■ **Entries shown**:

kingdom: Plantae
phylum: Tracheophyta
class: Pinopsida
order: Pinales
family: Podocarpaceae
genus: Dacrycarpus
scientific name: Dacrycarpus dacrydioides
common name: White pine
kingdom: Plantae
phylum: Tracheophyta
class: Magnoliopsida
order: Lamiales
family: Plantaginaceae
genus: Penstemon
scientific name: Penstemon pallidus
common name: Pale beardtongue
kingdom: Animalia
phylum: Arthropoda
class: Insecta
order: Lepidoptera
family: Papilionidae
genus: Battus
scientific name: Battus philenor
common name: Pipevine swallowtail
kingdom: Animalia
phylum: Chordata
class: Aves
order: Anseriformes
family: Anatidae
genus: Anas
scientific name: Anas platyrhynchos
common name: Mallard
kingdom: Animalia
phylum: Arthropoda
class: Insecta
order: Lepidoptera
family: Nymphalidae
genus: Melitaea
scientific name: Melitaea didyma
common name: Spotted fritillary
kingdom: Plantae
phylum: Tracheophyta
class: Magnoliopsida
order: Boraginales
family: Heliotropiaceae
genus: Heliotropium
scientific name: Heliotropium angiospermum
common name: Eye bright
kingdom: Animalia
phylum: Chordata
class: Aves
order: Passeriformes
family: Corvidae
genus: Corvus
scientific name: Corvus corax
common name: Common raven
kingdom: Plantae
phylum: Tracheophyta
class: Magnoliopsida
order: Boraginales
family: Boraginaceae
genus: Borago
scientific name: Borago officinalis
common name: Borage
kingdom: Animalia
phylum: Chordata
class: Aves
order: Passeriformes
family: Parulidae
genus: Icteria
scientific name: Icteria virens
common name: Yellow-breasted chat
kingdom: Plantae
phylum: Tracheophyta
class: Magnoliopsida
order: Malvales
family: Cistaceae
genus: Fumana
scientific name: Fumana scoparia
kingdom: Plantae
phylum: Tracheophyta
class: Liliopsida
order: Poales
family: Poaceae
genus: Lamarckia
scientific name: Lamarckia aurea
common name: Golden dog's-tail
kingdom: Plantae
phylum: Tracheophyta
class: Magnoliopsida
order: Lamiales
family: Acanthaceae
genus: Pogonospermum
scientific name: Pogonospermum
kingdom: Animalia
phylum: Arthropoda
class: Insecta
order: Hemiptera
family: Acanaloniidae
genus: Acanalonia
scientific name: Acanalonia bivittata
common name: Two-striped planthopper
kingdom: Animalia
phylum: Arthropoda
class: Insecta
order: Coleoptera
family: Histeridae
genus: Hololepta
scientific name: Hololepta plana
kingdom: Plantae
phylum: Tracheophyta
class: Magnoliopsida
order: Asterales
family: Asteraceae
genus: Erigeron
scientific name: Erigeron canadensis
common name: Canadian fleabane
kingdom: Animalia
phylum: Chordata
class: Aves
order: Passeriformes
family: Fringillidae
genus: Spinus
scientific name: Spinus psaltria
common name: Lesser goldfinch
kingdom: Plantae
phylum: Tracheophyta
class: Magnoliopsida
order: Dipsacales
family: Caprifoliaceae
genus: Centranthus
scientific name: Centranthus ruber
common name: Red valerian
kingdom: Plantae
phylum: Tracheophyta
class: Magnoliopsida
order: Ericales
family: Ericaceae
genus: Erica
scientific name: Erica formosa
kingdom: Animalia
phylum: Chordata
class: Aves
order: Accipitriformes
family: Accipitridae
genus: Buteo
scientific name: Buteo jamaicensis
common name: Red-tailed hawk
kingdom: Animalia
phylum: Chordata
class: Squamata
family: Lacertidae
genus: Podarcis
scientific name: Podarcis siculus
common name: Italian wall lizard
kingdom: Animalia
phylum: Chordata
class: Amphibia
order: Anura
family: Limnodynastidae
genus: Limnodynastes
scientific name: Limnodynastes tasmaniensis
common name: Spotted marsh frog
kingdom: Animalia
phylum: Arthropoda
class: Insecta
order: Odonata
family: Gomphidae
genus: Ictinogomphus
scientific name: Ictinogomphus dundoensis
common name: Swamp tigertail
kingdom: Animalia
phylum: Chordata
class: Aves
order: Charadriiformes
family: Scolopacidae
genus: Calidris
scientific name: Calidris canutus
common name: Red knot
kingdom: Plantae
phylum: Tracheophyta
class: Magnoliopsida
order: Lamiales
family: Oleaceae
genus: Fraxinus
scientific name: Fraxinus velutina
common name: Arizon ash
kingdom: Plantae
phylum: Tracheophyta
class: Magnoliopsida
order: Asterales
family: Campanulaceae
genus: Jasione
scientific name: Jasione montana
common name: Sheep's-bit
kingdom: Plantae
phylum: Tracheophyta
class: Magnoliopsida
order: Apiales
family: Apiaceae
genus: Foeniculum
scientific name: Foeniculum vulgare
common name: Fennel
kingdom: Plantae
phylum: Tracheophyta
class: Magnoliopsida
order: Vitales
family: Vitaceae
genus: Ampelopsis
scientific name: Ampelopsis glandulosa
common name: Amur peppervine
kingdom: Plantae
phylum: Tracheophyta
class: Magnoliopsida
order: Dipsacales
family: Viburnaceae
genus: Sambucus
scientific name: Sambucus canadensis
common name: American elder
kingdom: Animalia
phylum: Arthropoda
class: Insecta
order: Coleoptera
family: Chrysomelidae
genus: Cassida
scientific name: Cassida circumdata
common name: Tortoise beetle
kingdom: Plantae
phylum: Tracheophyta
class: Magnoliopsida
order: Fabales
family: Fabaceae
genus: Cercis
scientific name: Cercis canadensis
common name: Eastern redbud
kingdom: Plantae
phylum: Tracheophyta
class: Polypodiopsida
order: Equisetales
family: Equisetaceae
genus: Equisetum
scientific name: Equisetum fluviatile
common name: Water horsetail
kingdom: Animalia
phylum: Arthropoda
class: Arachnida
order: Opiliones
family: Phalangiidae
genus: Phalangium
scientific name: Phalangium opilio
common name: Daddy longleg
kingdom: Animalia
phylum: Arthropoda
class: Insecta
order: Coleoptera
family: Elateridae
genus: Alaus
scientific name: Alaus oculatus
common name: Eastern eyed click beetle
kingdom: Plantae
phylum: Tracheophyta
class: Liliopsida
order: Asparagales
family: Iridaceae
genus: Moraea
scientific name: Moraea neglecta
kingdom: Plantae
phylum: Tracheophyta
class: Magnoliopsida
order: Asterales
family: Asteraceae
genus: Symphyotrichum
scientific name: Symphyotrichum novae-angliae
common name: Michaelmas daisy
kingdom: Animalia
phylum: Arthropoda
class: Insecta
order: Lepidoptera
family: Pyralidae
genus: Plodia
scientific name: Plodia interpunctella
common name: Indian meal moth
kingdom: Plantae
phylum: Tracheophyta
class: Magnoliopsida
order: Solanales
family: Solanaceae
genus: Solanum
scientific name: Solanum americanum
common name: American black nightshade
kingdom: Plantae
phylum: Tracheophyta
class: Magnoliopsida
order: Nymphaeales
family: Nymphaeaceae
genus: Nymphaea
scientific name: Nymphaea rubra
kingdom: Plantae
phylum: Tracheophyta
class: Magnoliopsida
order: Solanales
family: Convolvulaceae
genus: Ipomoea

■ **What to work on**: Copy every line of the records above word for word, keeping the same order.

■ **Response**:
kingdom: Plantae
phylum: Tracheophyta
class: Pinopsida
order: Pinales
family: Podocarpaceae
genus: Dacrycarpus
scientific name: Dacrycarpus dacrydioides
common name: White pine
kingdom: Plantae
phylum: Tracheophyta
class: Magnoliopsida
order: Lamiales
family: Plantaginaceae
genus: Penstemon
scientific name: Penstemon pallidus
common name: Pale beardtongue
kingdom: Animalia
phylum: Arthropoda
class: Insecta
order: Lepidoptera
family: Papilionidae
genus: Battus
scientific name: Battus philenor
common name: Pipevine swallowtail
kingdom: Animalia
phylum: Chordata
class: Aves
order: Anseriformes
family: Anatidae
genus: Anas
scientific name: Anas platyrhynchos
common name: Mallard
kingdom: Animalia
phylum: Arthropoda
class: Insecta
order: Lepidoptera
family: Nymphalidae
genus: Melitaea
scientific name: Melitaea didyma
common name: Spotted fritillary
kingdom: Plantae
phylum: Tracheophyta
class: Magnoliopsida
order: Boraginales
family: Heliotropiaceae
genus: Heliotropium
scientific name: Heliotropium angiospermum
common name: Eye bright
kingdom: Animalia
phylum: Chordata
class: Aves
order: Passeriformes
family: Corvidae
genus: Corvus
scientific name: Corvus corax
common name: Common raven
kingdom: Plantae
phylum: Tracheophyta
class: Magnoliopsida
order: Boraginales
family: Boraginaceae
genus: Borago
scientific name: Borago officinalis
common name: Borage
kingdom: Animalia
phylum: Chordata
class: Aves
order: Passeriformes
family: Parulidae
genus: Icteria
scientific name: Icteria virens
common name: Yellow-breasted chat
kingdom: Plantae
phylum: Tracheophyta
class: Magnoliopsida
order: Malvales
family: Cistaceae
genus: Fumana
scientific name: Fumana scoparia
kingdom: Plantae
phylum: Tracheophyta
class: Liliopsida
order: Poales
family: Poaceae
genus: Lamarckia
scientific name: Lamarckia aurea
common name: Golden dog's-tail
kingdom: Plantae
phylum: Tracheophyta
class: Magnoliopsida
order: Lamiales
family: Acanthaceae
genus: Pogonospermum
scientific name: Pogonospermum
kingdom: Animalia
phylum: Arthropoda
class: Insecta
order: Hemiptera
family: Acanaloniidae
genus: Acanalonia
scientific name: Acanalonia bivittata
common name: Two-striped planthopper
kingdom: Animalia
phylum: Arthropoda
class: Insecta
order: Coleoptera
family: Histeridae
genus: Hololepta
scientific name: Hololepta plana
kingdom: Plantae
phylum: Tracheophyta
class: Magnoliopsida
order: Asterales
family: Asteraceae
genus: Erigeron
scientific name: Erigeron canadensis
common name: Canadian fleabane
kingdom: Animalia
phylum: Chordata
class: Aves
order: Passeriformes
family: Fringillidae
genus: Spinus
scientific name: Spinus psaltria
common name: Lesser goldfinch
kingdom: Plantae
phylum: Tracheophyta
class: Magnoliopsida
order: Dipsacales
family: Caprifoliaceae
genus: Centranthus
scientific name: Centranthus ruber
common name: Red valerian
kingdom: Plantae
phylum: Tracheophyta
class: Magnoliopsida
order: Ericales
family: Ericaceae
genus: Erica
scientific name: Erica formosa
kingdom: Animalia
phylum: Chordata
class: Aves
order: Accipitriformes
family: Accipitridae
genus: Buteo
scientific name: Buteo jamaicensis
common name: Red-tailed hawk
kingdom: Animalia
phylum: Chordata
class: Squamata
family: Lacertidae
genus: Podarcis
scientific name: Podarcis siculus
common name: Italian wall lizard
kingdom: Animalia
phylum: Chordata
class: Amphibia
order: Anura
family: Limnodynastidae
genus: Limnodynastes
scientific name: Limnodynastes tasmaniensis
common name: Spotted marsh frog
kingdom: Animalia
phylum: Arthropoda
class: Insecta
order: Odonata
family: Gomphidae
genus: Ictinogomphus
scientific name: Ictinogomphus dundoensis
common name: Swamp tigertail
kingdom: Animalia
phylum: Chordata
class: Aves
order: Charadriiformes
family: Scolopacidae
genus: Calidris
scientific name: Calidris canutus
common name: Red knot
kingdom: Plantae
phylum: Tracheophyta
class: Magnoliopsida
order: Lamiales
family: Oleaceae
genus: Fraxinus
scientific name: Fraxinus velutina
common name: Arizon ash
kingdom: Plantae
phylum: Tracheophyta
class: Magnoliopsida
order: Asterales
family: Campanulaceae
genus: Jasione
scientific name: Jasione montana
common name: Sheep's-bit
kingdom: Plantae
phylum: Tracheophyta
class: Magnoliopsida
order: Apiales
family: Apiaceae
genus: Foeniculum
scientific name: Foeniculum vulgare
common name: Fennel
kingdom: Plantae
phylum: Tracheophyta
class: Magnoliopsida
order: Vitales
family: Vitaceae
genus: Ampelopsis
scientific name: Ampelopsis glandulosa
common name: Amur peppervine
kingdom: Plantae
phylum: Tracheophyta
class: Magnoliopsida
order: Dipsacales
family: Viburnaceae
genus: Sambucus
scientific name: Sambucus canadensis
common name: American elder
kingdom: Animalia
phylum: Arthropoda
class: Insecta
order: Coleoptera
family: Chrysomelidae
genus: Cassida
scientific name: Cassida circumdata
common name: Tortoise beetle
kingdom: Plantae
phylum: Tracheophyta
class: Magnoliopsida
order: Fabales
family: Fabaceae
genus: Cercis
scientific name: Cercis canadensis
common name: Eastern redbud
kingdom: Plantae
phylum: Tracheophyta
class: Polypodiopsida
order: Equisetales
family: Equisetaceae
genus: Equisetum
scientific name: Equisetum fluviatile
common name: Water horsetail
kingdom: Animalia
phylum: Arthropoda
class: Arachnida
order: Opiliones
family: Phalangiidae
genus: Phalangium
scientific name: Phalangium opilio
common name: Daddy longleg
kingdom: Animalia
phylum: Arthropoda
class: Insecta
order: Coleoptera
family: Elateridae
genus: Alaus
scientific name: Alaus oculatus
common name: Eastern eyed click beetle
kingdom: Plantae
phylum: Tracheophyta
class: Liliopsida
order: Asparagales
family: Iridaceae
genus: Moraea
scientific name: Moraea neglecta
kingdom: Plantae
phylum: Tracheophyta
class: Magnoliopsida
order: Asterales
family: Asteraceae
genus: Symphyotrichum
scientific name: Symphyotrichum novae-angliae
common name: Michaelmas daisy
kingdom: Animalia
phylum: Arthropoda
class: Insecta
order: Lepidoptera
family: Pyralidae
genus: Plodia
scientific name: Plodia interpunctella
common name: Indian meal moth
kingdom: Plantae
phylum: Tracheophyta
class: Magnoliopsida
order: Solanales
family: Solanaceae
genus: Solanum
scientific name: Solanum americanum
common name: American black nightshade
kingdom: Plantae
phylum: Tracheophyta
class: Magnoliopsida
order: Nymphaeales
family: Nymphaeaceae
genus: Nymphaea
scientific name: Nymphaea rubra
kingdom: Plantae
phylum: Tracheophyta
class: Magnoliopsida
order: Solanales
family: Convolvulaceae
genus: Ipomoea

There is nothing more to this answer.